Yo nunca creí en cosas de adivinar, ni en brujerías ni en nada de eso, pero sin embargo esta vez era diferente porque los ejemplares provenían de una biblioteca seria. Tenía que ver primero el año de publicación, tal vez eran de los primeros libros en publicarse en México en el siglo XVI, pero no, no tenían fecha de publicación. No tenían datos de imprenta, nada sólo los libros iguales y enumerados, tomo 1, 2 y 3. Tomé el primero y seguí leyendo desde donde me quedé la vez anterior.
Decía: “Amigo o Amiga, estos libros que te dispones a leer, han sido leídos antes por sólo algunos que se atrevieron a conocer el futuro. Pocos, muy pocos pueden vanagloriarse de saber lo que ocurrirá, bueno y malo. Deja atrás todo prejuicio, deja atrás tus temores, quien entra al mundo de la Adivinación, no saldrá jamás igual a como entró”.
Debo reconocer el miedo que sentí. Un frío inundó mi cuerpo, la curiosidad por seguir con el libro fue más fuerte que el miedo y continúe leyendo: “No perturbes tu alma con aspiraciones mezquinas. Saber es siempre un privilegio. Conocer el designio es aceptar que el ser humano es débil y en él se cumple la imposibilidad del ser. Tú lo eliges y debes saber el costo mayor que se paga. Pero si aún no estás decidido, aún tienes la última oportunidad, deja los libros y continúa con tu vida. Entonces, no eras tú el elegido”.

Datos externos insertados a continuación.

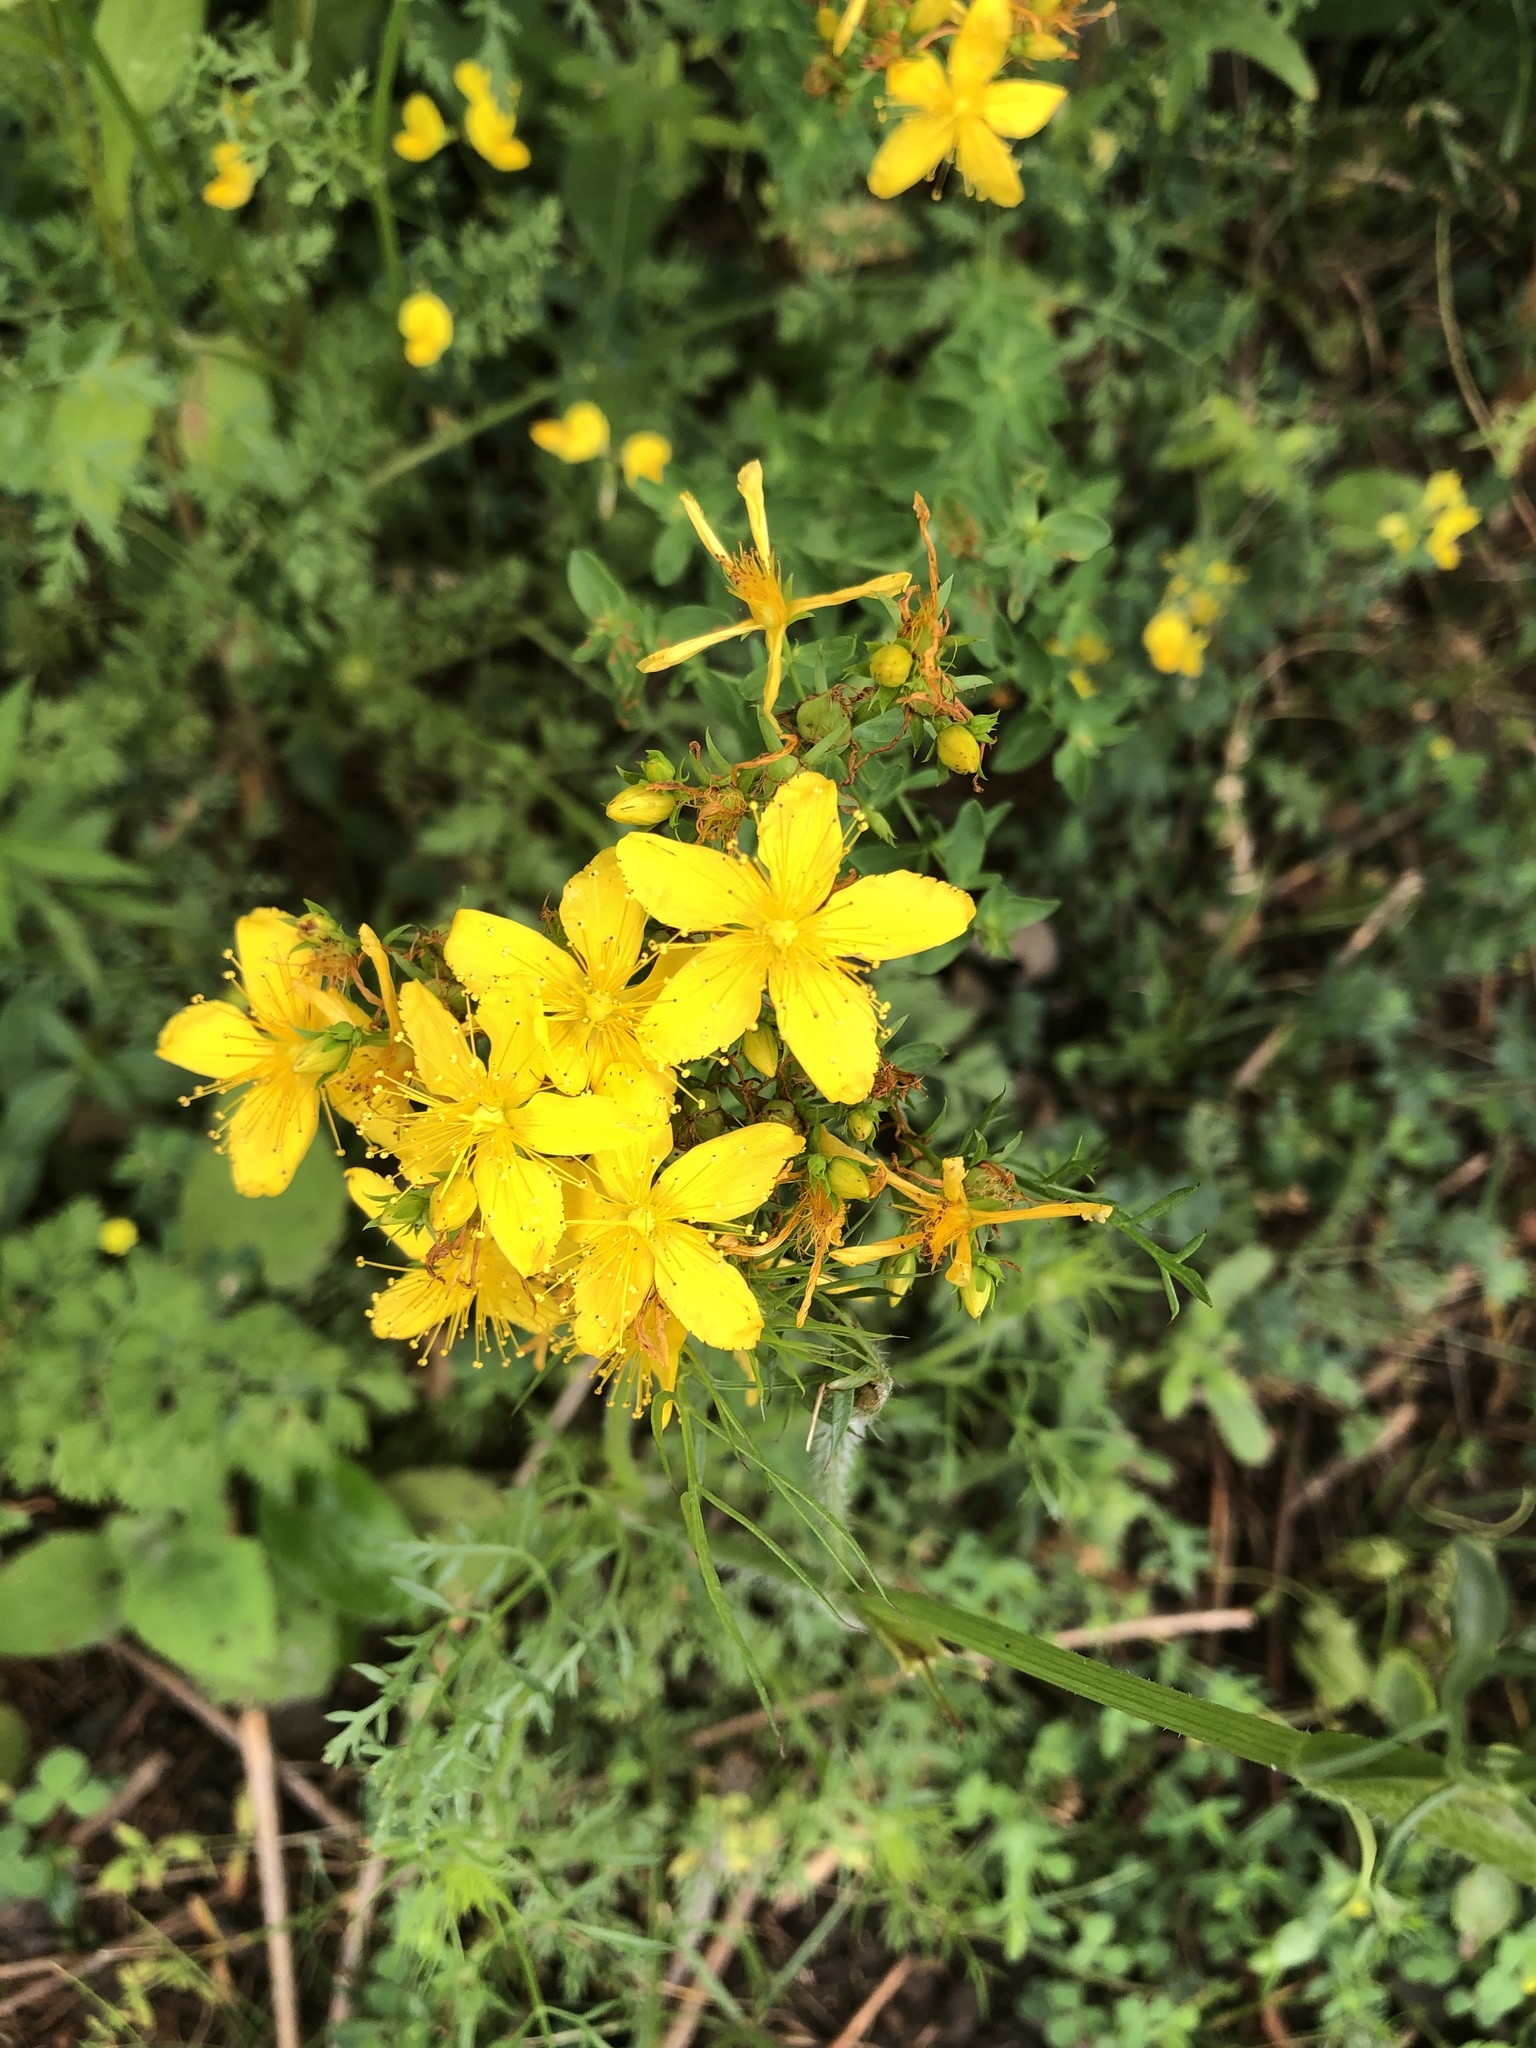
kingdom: Plantae
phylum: Tracheophyta
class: Magnoliopsida
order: Malpighiales
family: Hypericaceae
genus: Hypericum
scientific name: Hypericum perforatum
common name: Common st. johnswort
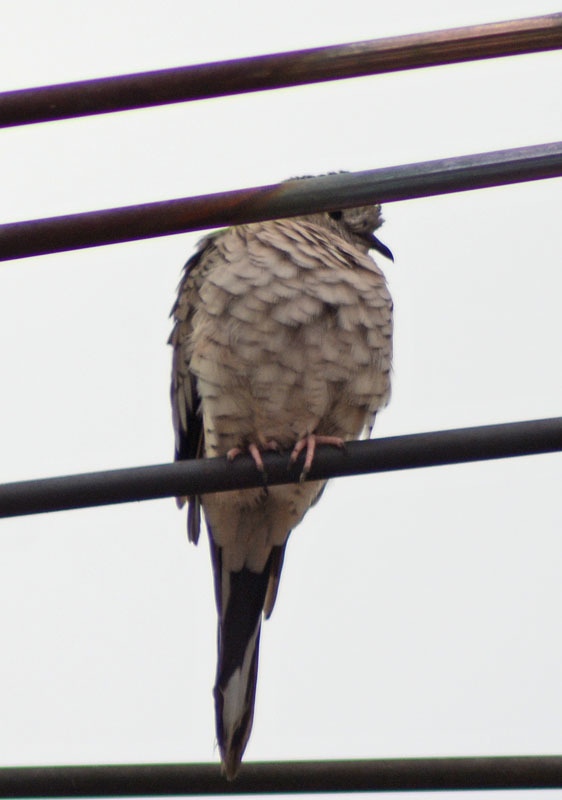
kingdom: Animalia
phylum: Chordata
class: Aves
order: Columbiformes
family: Columbidae
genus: Columbina
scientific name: Columbina inca
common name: Inca dove
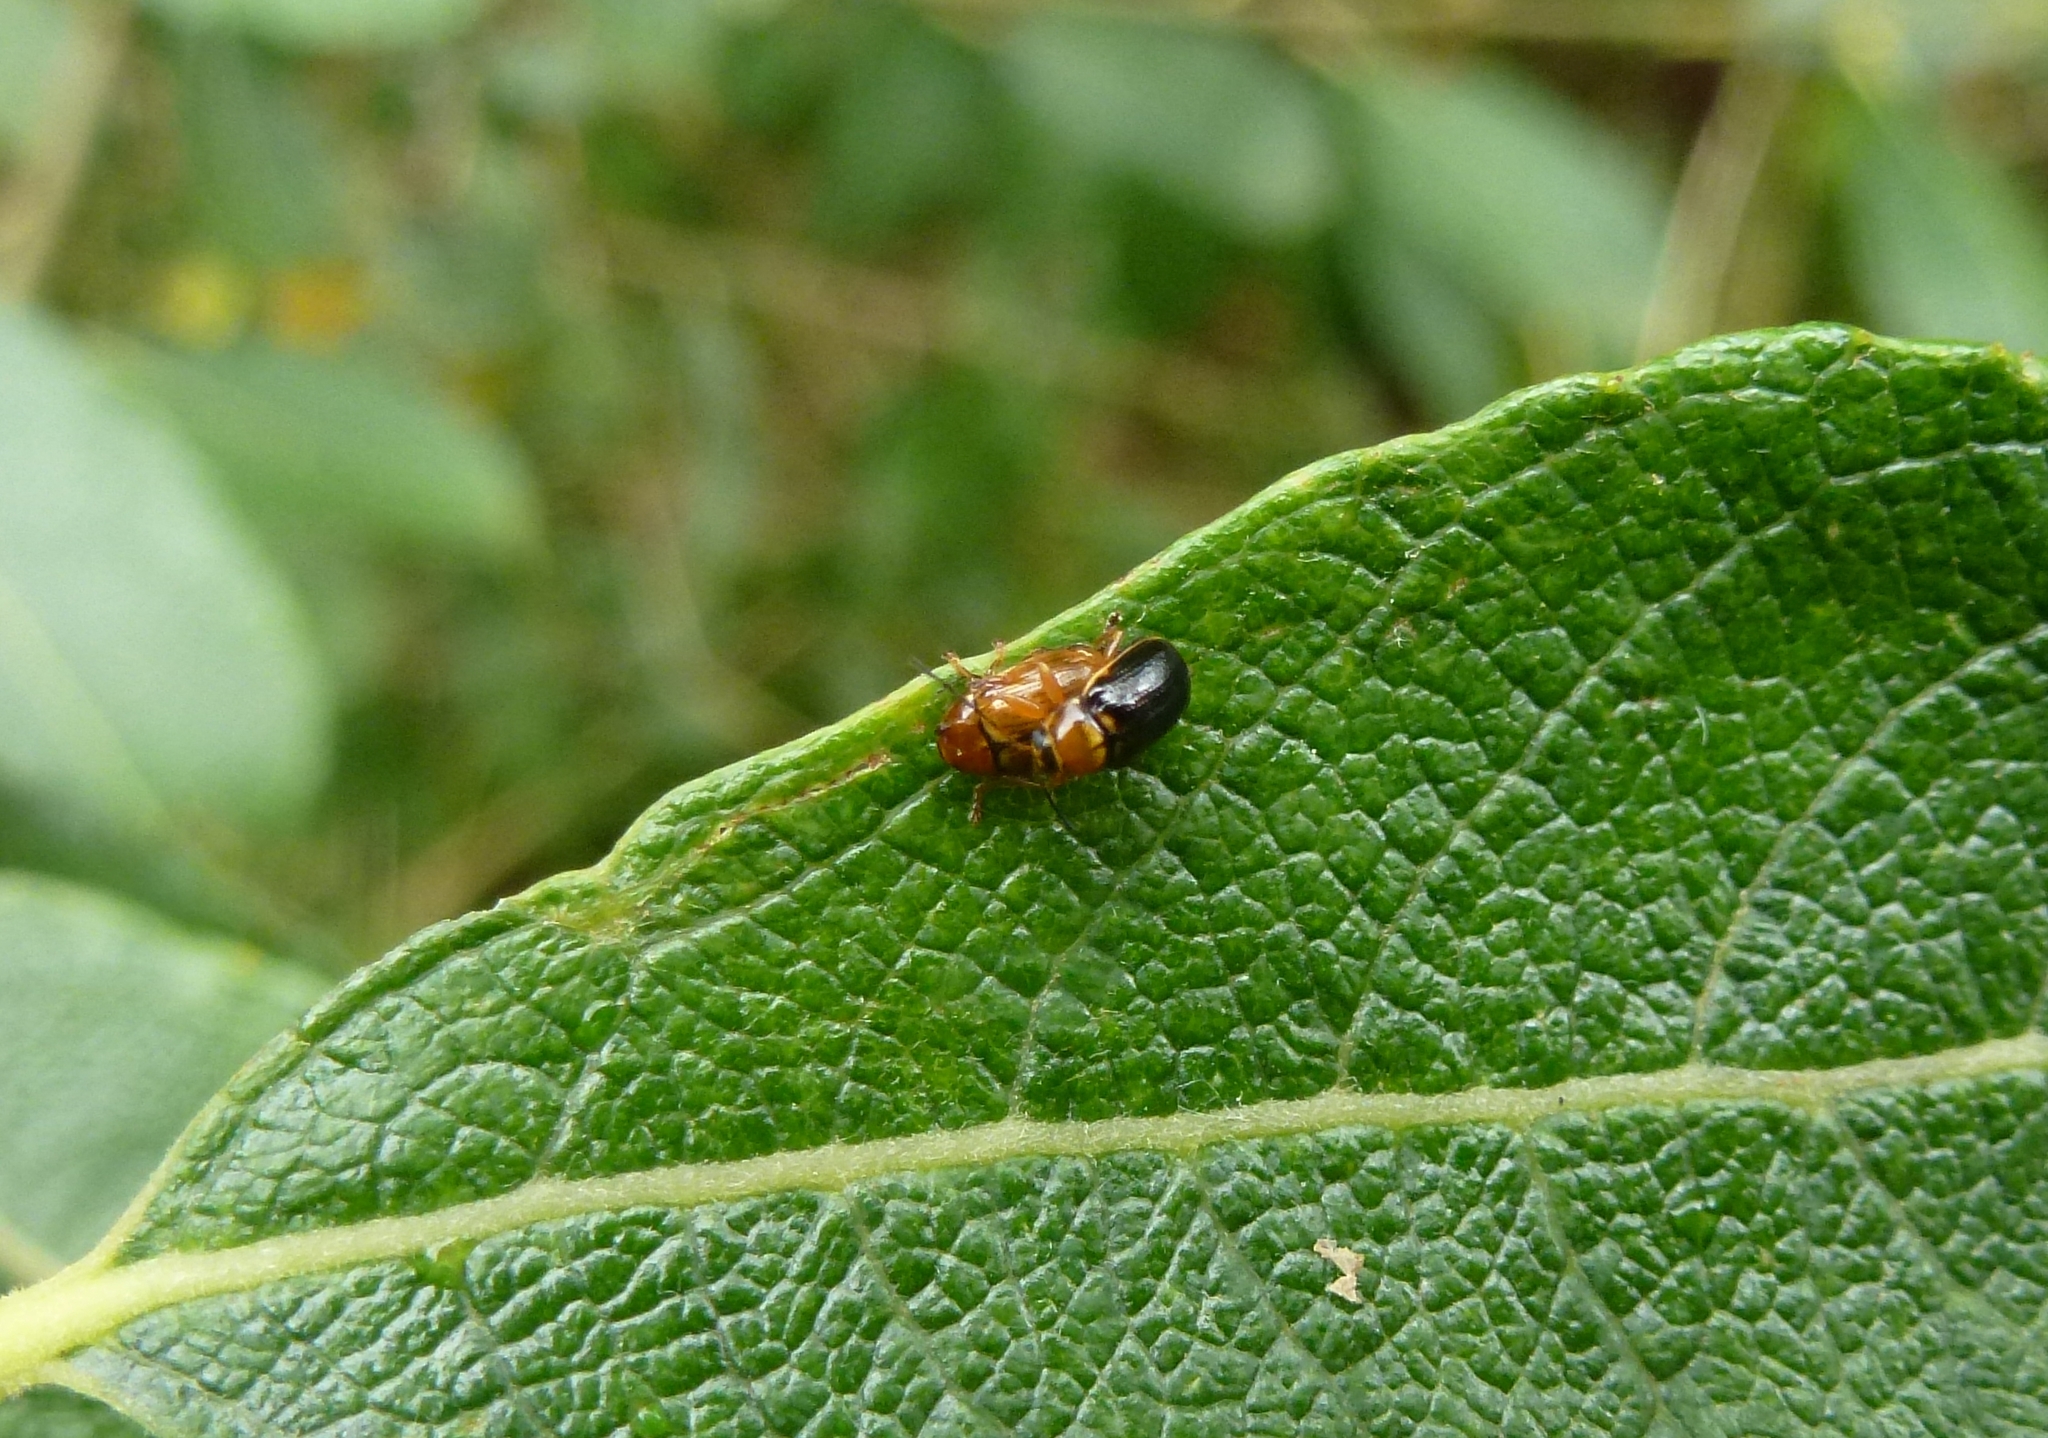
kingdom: Animalia
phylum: Arthropoda
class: Insecta
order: Coleoptera
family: Chrysomelidae
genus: Cryptocephalus
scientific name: Cryptocephalus pusillus
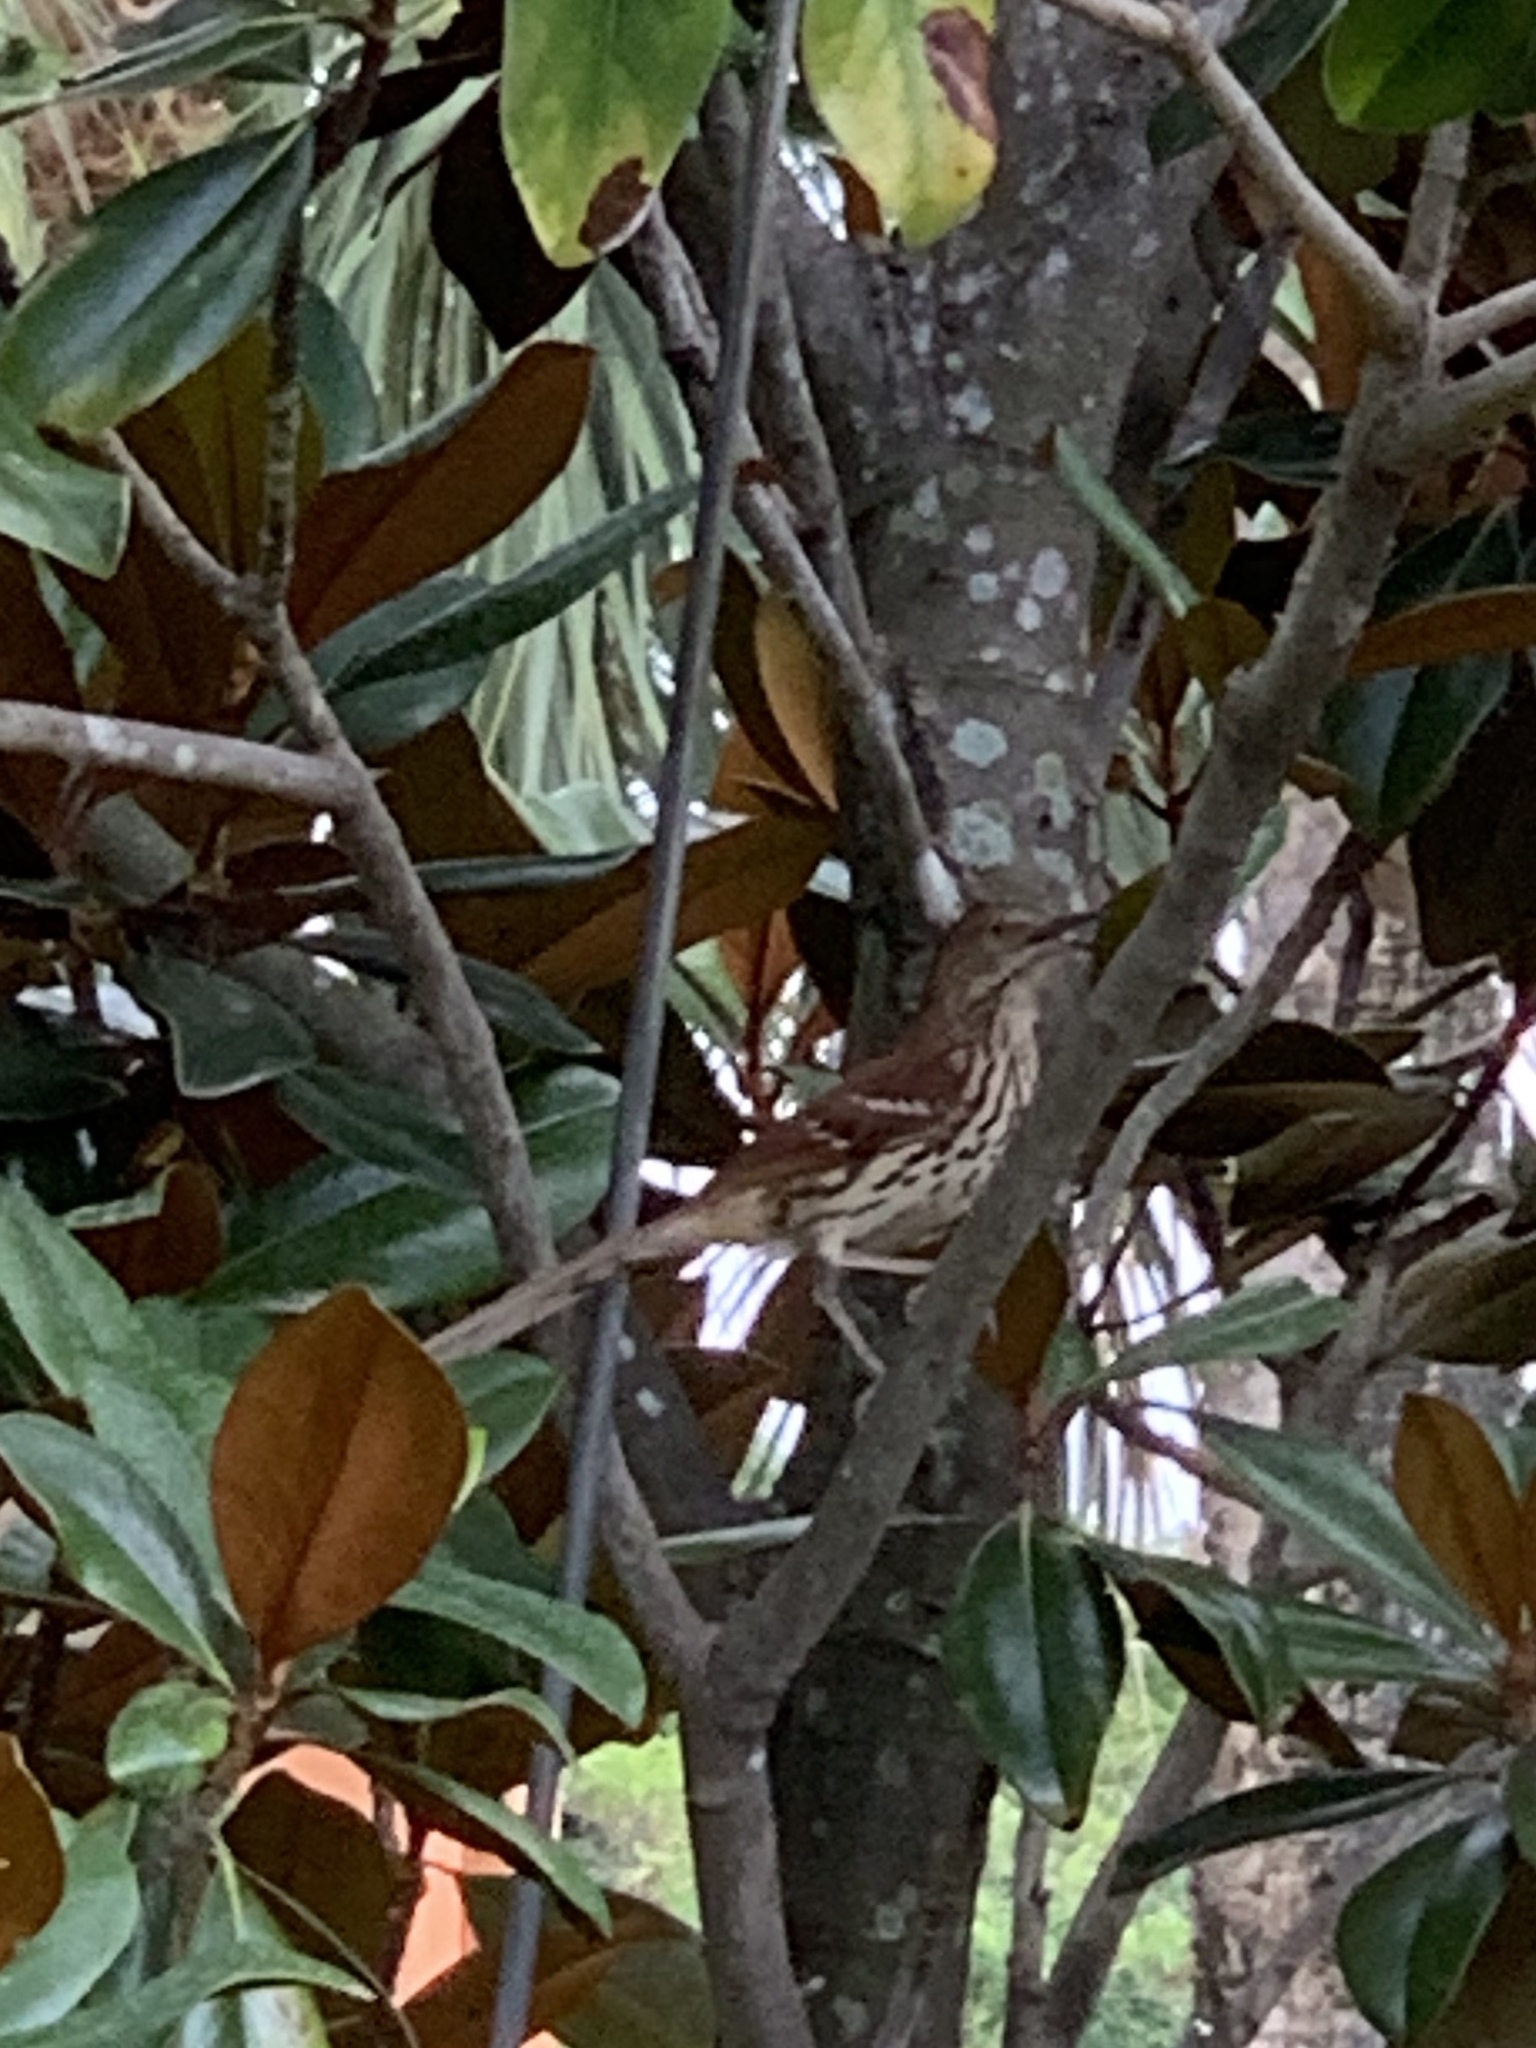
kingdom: Animalia
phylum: Chordata
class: Aves
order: Passeriformes
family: Mimidae
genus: Toxostoma
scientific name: Toxostoma rufum
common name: Brown thrasher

Debo decir que sin pensarlo más mis manos sostuvieron los pequeños libros con toda la intención de correr y devolverlos, pero al mismo tiempo mi pensamiento y mi yo interior me obligaban a seguir con la lectura. Rápidamente pasé los capítulos que componían el primer volumen, lo que aumentó mi curiosidad. Entre ellos aparecían: El Mundo Muere y Vive; Los Hombres y las Mujeres para Siempre; El Dolor de no Morir, Los Mundos, más Mundos, Crecer sin Nacer.
Fue suficiente. Metí los textos y me dirigí a la biblioteca. Lo tenía que hacer; por lo menos yo –lo reconocía-, no tenía la capacidad para enfrentarme tal vez a un futuro de hambrunas o epidemias; o tal vez a grandes avances que desafían la muerte. No era yo el elegido y por tal, entré sigilosamente y de mi mochila saqué los libros, los mantuve entre mis manos algunos minutos y después los coloqué en el estante de donde los había sacado la primera vez.
Luego de terminar la prepa, al poco tiempo entré a la Universidad, conseguí un trabajo mejor pagado en un periódico y traté de no volver a pensar en los libros. Pero les juro que jamás podré hacerlo. No cualquiera puede tener el mundo tan grande en sus manos, precisamente en las manos de un simple estudiante.